A one-time potential suitor is accusing Genesis HealthCare and Welltower of using a “flawed process” to reach an $880 million agreement that led to the real estate investment trust terminating leases at 51 Genesis properties.
A firm representing New Jersey-based operator CareOne and affiliate Green Field DES, LLC recently sent a letter to Genesis’ board of directors calling on the group to intervene and correct “false and misleading disclosures to its shareholders and investors” regarding its Welltower deal.
“As Genesis Directors you owe your shareholders fiduciary duties of care and loyalty in conducting the company’s business. Those duties obligate you to maximize the value of Genesis assets and, by extension, protect the value of shareholders’ investments,” the letter stated.
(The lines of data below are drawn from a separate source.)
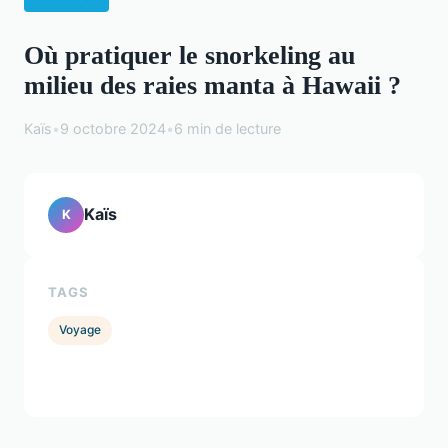
Où pratiquer le snorkeling au
milieu des raies manta à Hawaii ?
Kaïs
•
9 octobre 2024
•
6 min de lecture
Kaïs
K
TAGS
Voyage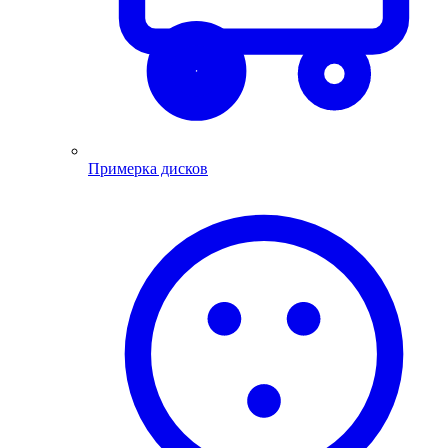
Примерка дисков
“By refusing to conduct an arms-length transaction, Genesis sold its assets via an unfair process that failed to maximize their value for your shareholders. That flawed process, and its resulting unfavorable terms for your shareholders, raise serious concerns that you, as directors, have breached your fiduciary duties,” it added.
A copy of the letter was also sent to Welltower CEO and Chief Investment Officer Shankh Mitro and Board Chair Kenneth J. Bacon.
Requests for comment by McKnight’s Long-Term Care News to Genesis HealthCare and Welltower were not returned by production deadline.
CareOne’s complaint stems from its effort to negotiate and potentially purchase some of Genesis’ assets after learning the company was moving forward with a restructuring plan to improve its financial and operational stability, which had been damaged by the pandemic.
CareOne claims Genesis rebuffed its efforts to negotiate on “multiple occasions” before CareOne leaders learned of the real estate agreement with Welltower. That deal was announced in early March.
The operator claimed it approached former Genesis CEO George Hager with an acquisition proposal, but he refused to engage “claiming the entire company was not for sale.” CareOne’s December effort included a proposal to purchase four of Genesis’ skilled nursing facilities in New Jersey for $77.5 million, which was later refused, according to the letter.
CareOne said it again “conveyed its interest” in purchasing some or all Genesis assets at a “premium price.” The operator added that Genesis however sold a “majority interest in its skilled nursing assets” to an affiliate at a “substantially lower” price than what it had proposed to pay.
The letter suggested the transaction “may have benefitted outgoing Genesis leadership, in the form of a bonus, and benefited the newly-installed chairman, who is affiliated with the new operator, but it did the opposite for Genesis shareholders: in recent weeks, Genesis share price has consistently declined.”
“You have an obligation to notify both shareholders and regulators of the terms of the transaction, and the process by which Genesis conducted the sale. The SEC needs to be made aware that your current statements about the termination of the relationship between Genesis and Welltower are inadequate and misleading,” the letter concluded.